(Collection entries)

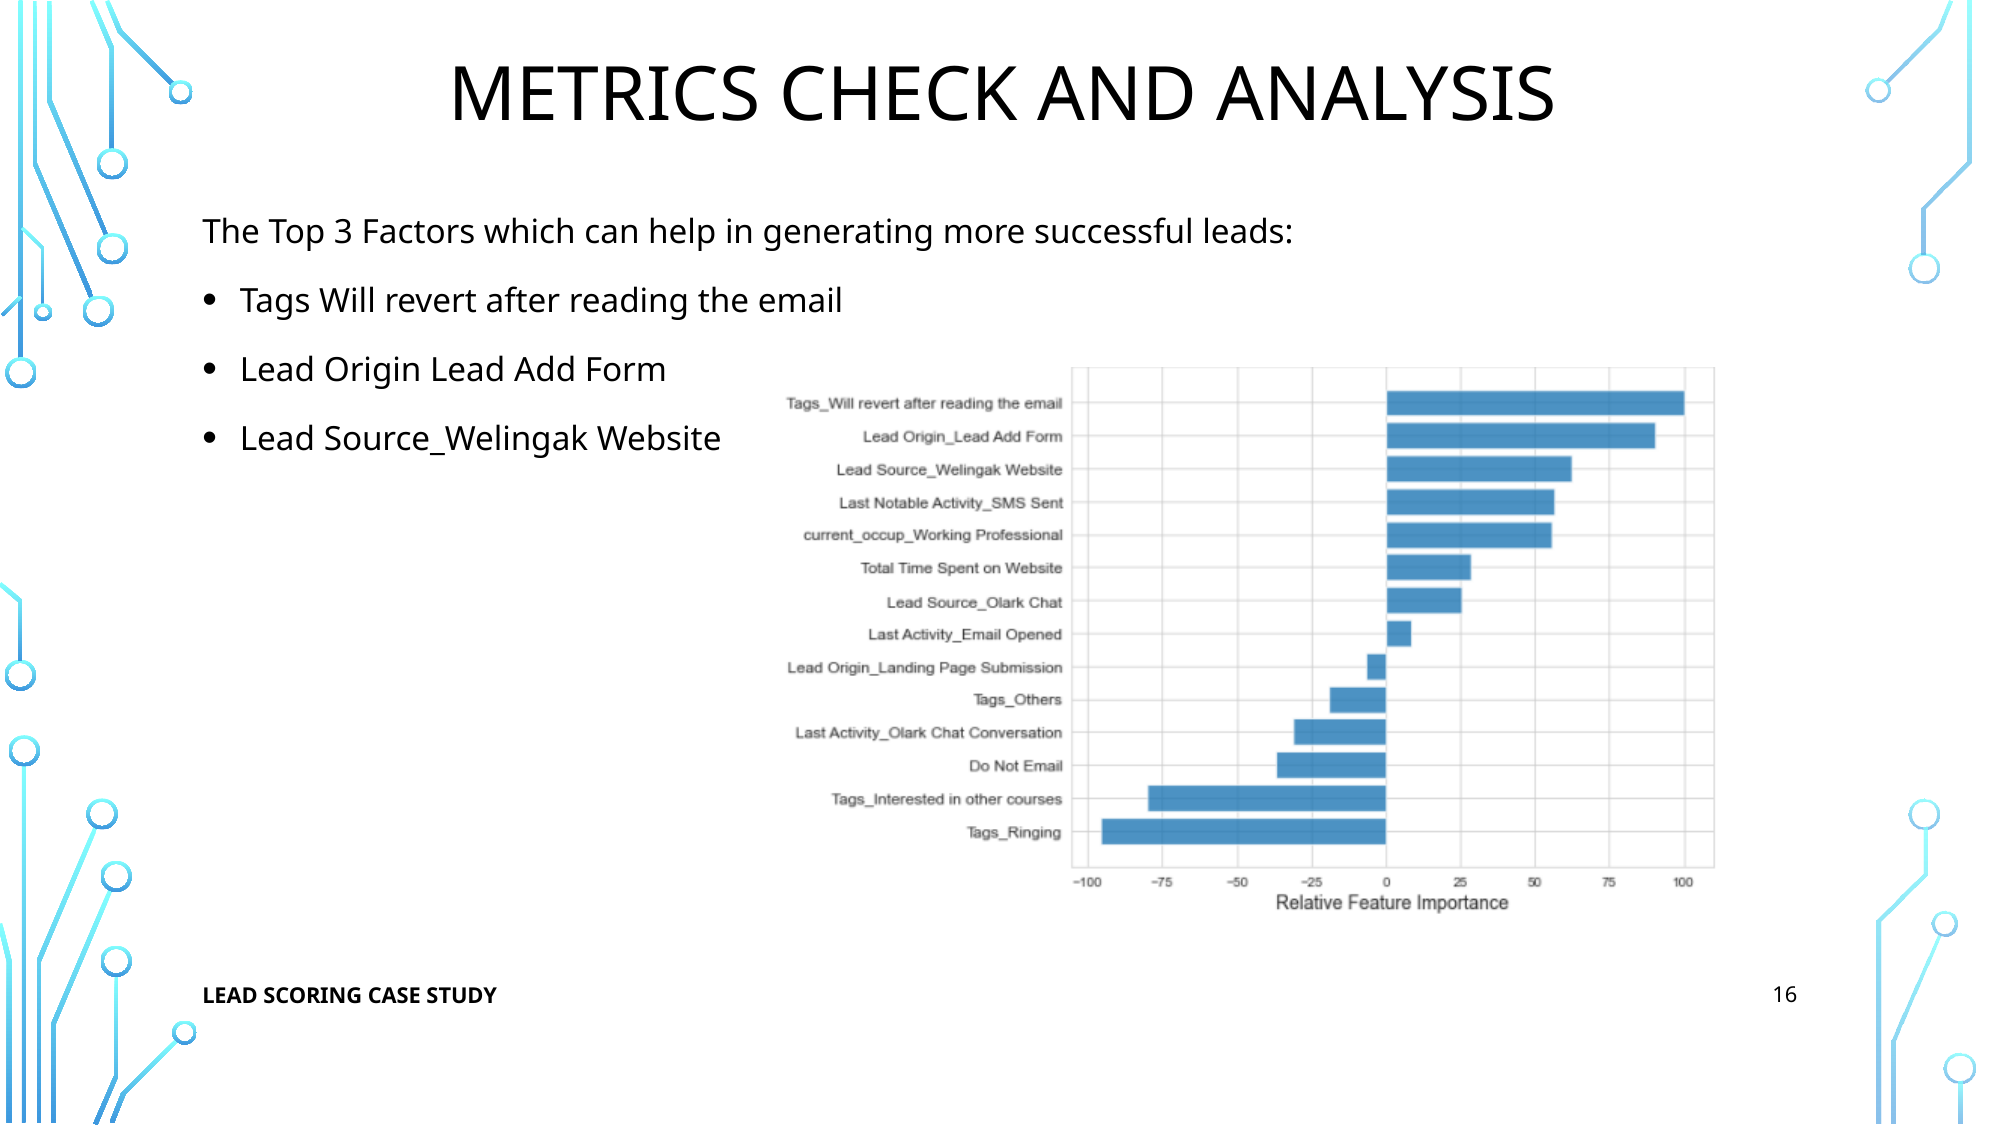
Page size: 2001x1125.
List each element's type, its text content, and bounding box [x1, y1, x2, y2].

list The Top 3 Factors which can help in generating more successful leads: Tags Will revert after reading the email Lead Origin Lead Add Form Lead Source_Welingak Website [187, 195, 1813, 628]
footer Lead Scoring Case Study [187, 965, 1211, 1025]
title Metrics Check and Analysis [190, 0, 1816, 218]
picture [775, 367, 1813, 926]
slide_number 16 [1685, 965, 1813, 1025]
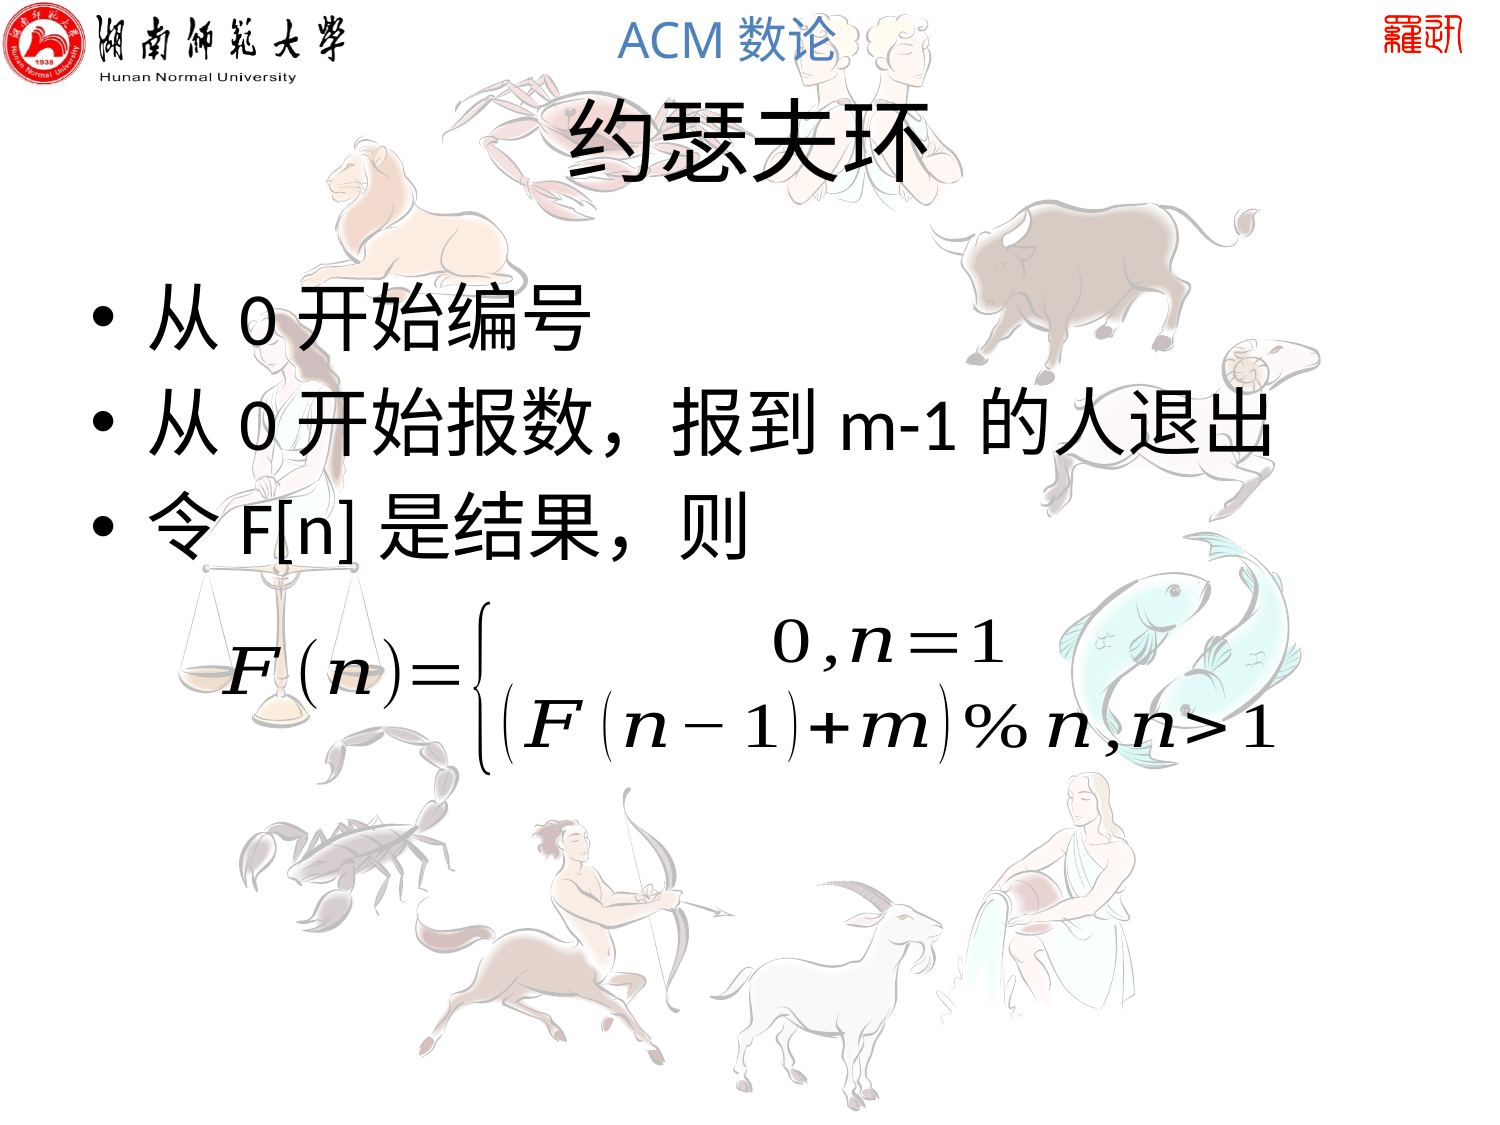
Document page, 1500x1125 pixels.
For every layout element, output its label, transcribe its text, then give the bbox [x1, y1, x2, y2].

picture [0, 0, 348, 86]
list 从0开始编号 从0开始报数，报到m-1的人退出 令F[n]是结果，则 [75, 262, 1425, 646]
title 约瑟夫环 [75, 45, 1425, 233]
picture [1343, 0, 1500, 69]
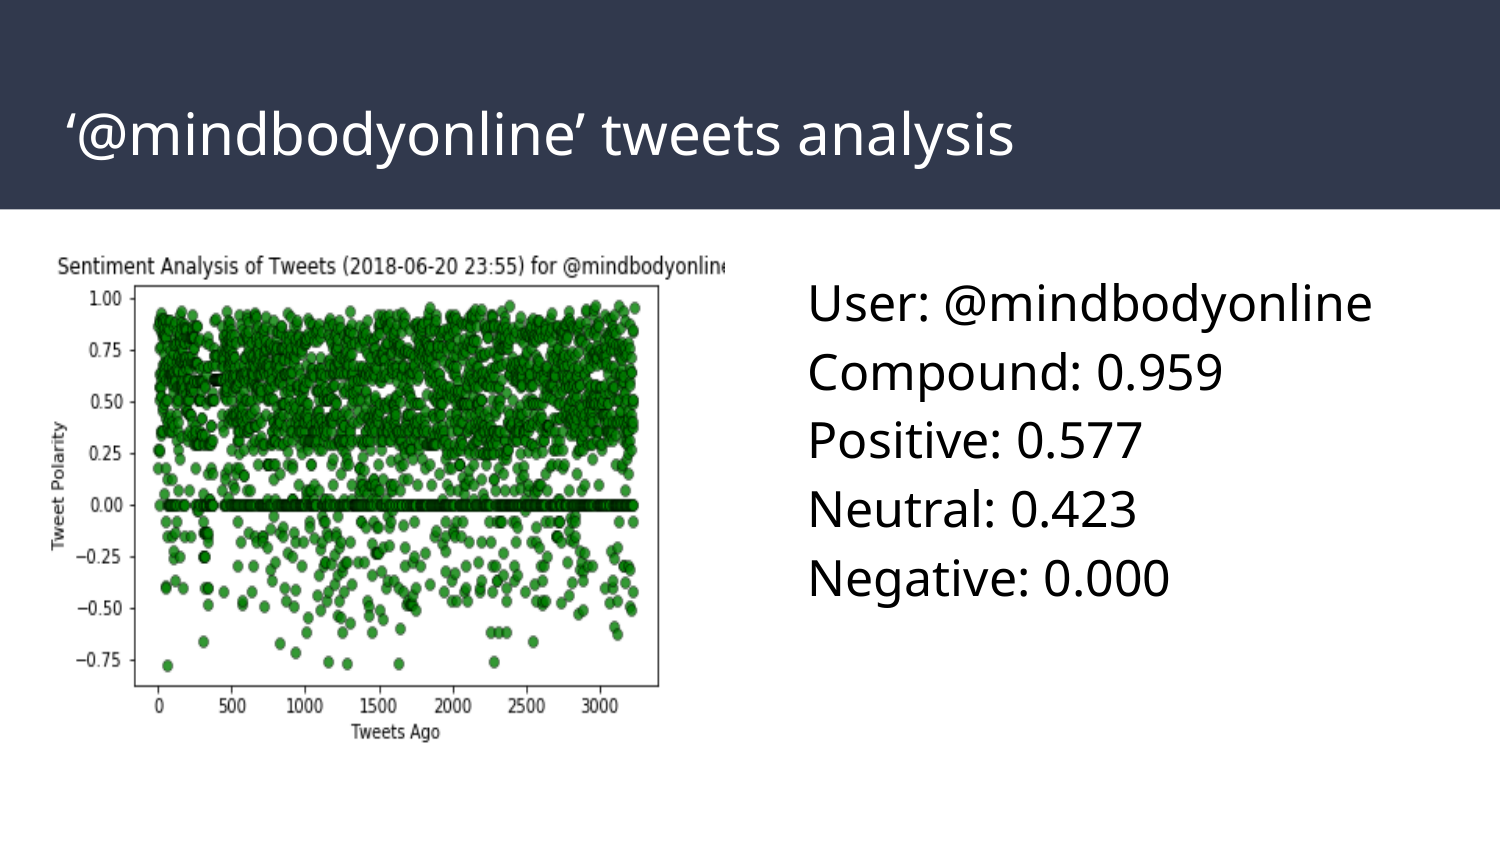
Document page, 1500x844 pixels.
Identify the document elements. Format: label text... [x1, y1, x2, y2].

title ‘@mindbodyonline’ tweets analysis [51, 82, 1449, 185]
list User: @mindbodyonline Compound: 0.959 Positive: 0.577 Neutral: 0.423 Negative: 0.000 [792, 247, 1449, 752]
picture [49, 221, 726, 752]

▶ **Description of the task**
Search the entries for the word "pixels" and show every line that has it.

▶ **Written response**
Document page, 1500x1125 pixels.
Document page, 1500x844 pixels.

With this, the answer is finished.